There are many factors that contribute to the college application process and one of the most important aspects to begin with, is choosing the right school, among the thousands of universities in the world, that will be the best fit for you. First, you should figure out what it is that you want or like out of a college. For example, the location, academics, student life, tuition, and financial aid to name a few. This decision approach, however, is easier to accomplish once you have started informing yourself on the various schools that are out there. In this article, I will expand upon those two crucial and central matters in regards to applying to college.
To start off, you should determine the kind of location and setting that you are interested in, which could be on the east coast or west coast of the United States, or in the north or south, or even abroad in a foreign country. Perhaps you would like to live somewhere warm and tropical or maybe where it snows for most of the year. Moreover, you can select schools that are in urban, suburban, and or rural settings. The setting of a school also connects to the concern for safety, as it may be less safe in a city than in the countryside or safer in a small school than a larger one.
Another significant element to consider is the size of a school: small, medium, or large. Based on your preference, you can judge whether or not you want to go to a very active and social university or a more serious and less-spirited college. This very much ties into the student life of an institution as well as the general feel of the campus. You may want to go somewhere that has a particular religious or political affiliation, or no association at all. Many people are interested in the role of Greek life or perhaps sports or clubs and organizations; all of these components should be taken into consideration when deciding to attend or apply to a certain school.
The greatest aspect that will affect you in college, however, will be academic and this is dependent on if the college is a four-year private establishment or only two-year public school to name a few options. Accordingly, every college offers a variety of different major, minors, research opportunities, degrees, curricula, and other resources and facilities. It is important to make sure that the college that you are interested in teaches the fields and areas of study that you are interested. As for the curriculum, there is a great difference of the learning environment generated in a core curriculum versus an open curriculum. Would you want a university to completely and solely dedicated to their undergraduate student population or rather split the resources with graduate students as well?
Unfortunately, there are many colleges that are not affordable and that are difficult to pay for, which is why it is equally as important to know how much financial aid, merit-based scholarships, loans, or work-study programs colleges may provide.
As you can see, there are many factors that are involved in this complex decision-making process, but how and where does one find the information necessary to make this extensive research and fully comprehend all the diverse assets made available by colleges.
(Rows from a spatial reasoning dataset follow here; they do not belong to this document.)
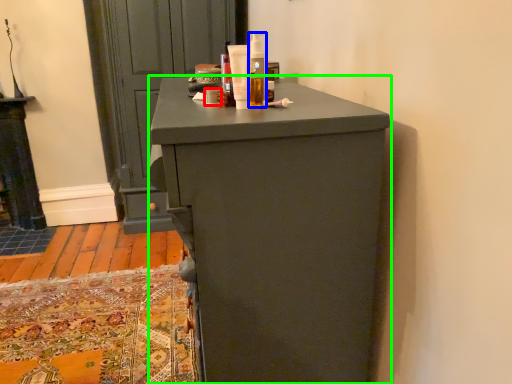
Question: Based on their relative distances, which object is nearer to toiletry (highlighted by a red box)? Choose from toiletry (highlighted by a blue box) and chest of drawers (highlighted by a green box).

Choices:
 (A) toiletry
 (B) chest of drawers

Answer: (A)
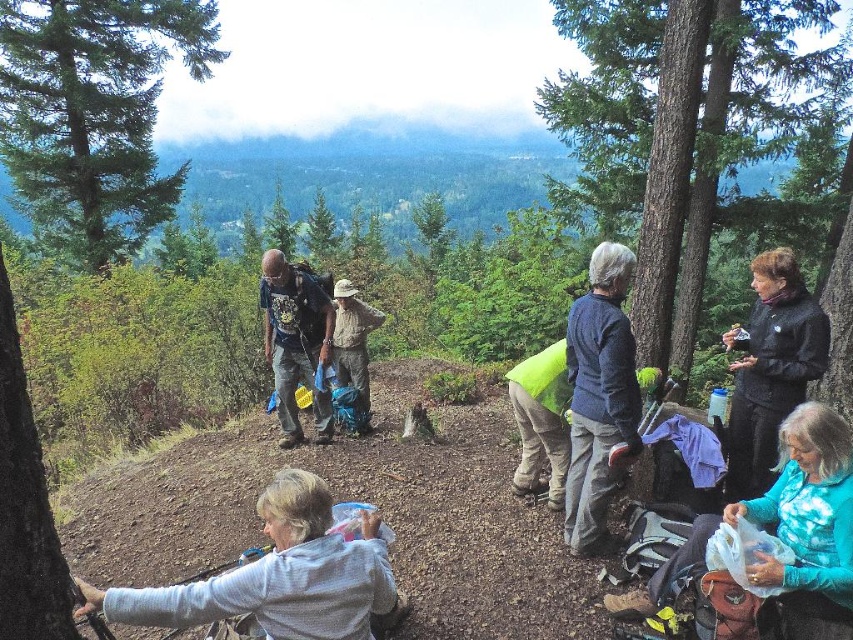
You are a photographer at the scenic overlook. You want to take a photo that includes both the green matte tree trunk at left and the camouflage fabric jacket at center. Which object should you frame closer to the edge of the photo to ensure both are visible?

The green matte tree trunk at left has a smaller size compared to camouflage fabric jacket at center, so you should frame the green matte tree trunk at left closer to the edge of the photo to ensure both are visible.

You are a photographer trying to capture a photo of the camouflage fabric jacket at center while including the green matte tree trunk at left in the frame. Based on their positions, can you position yourself so that both objects are visible in the same shot?

Yes, since the green matte tree trunk at left is positioned on the left side of the camouflage fabric jacket at center, you can position yourself to the right of the camouflage fabric jacket at center to include both in the frame.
The most common way of getting a sense of the feel or “vibe” of colleges is to visit them. Most colleges organize information sessions and campus tours and some others also arrange overnight stays and class visits. Sometimes, admission representatives even hold information sessions in your city, a nearby town, or even your school. Fairs are a great additional resource to take advantage of. For example, earlier in October, a National College Fair was held in Philadelphia. Moreover, your high school may host college fairs a couple of times a year.
Connect with people. Get in contact with professors, current students, alumni, coaches if you are interested in playing sports, and even your parents if they have gone to a college that you want to pursue.
And of course, there is the internet. Use it to your advantage and have fun browsing different college’s websites. Even College Board has a special feature, called Big Future, to help you make a college plan. Remember all those brochures and flyers that you get in the mail or during a visit? Well, resist the urge to toss them out. Believe it or not, they can actually be helpful in informing you about what they have to offer and they can also help when you write the application supplements.
All in all, based off of all the reading up you have done on all the important aspects that were explicated above, you should ask yourself “Is this college a good fit for me”, “Am I a good fit for this college”, and “Can I see myself going here?”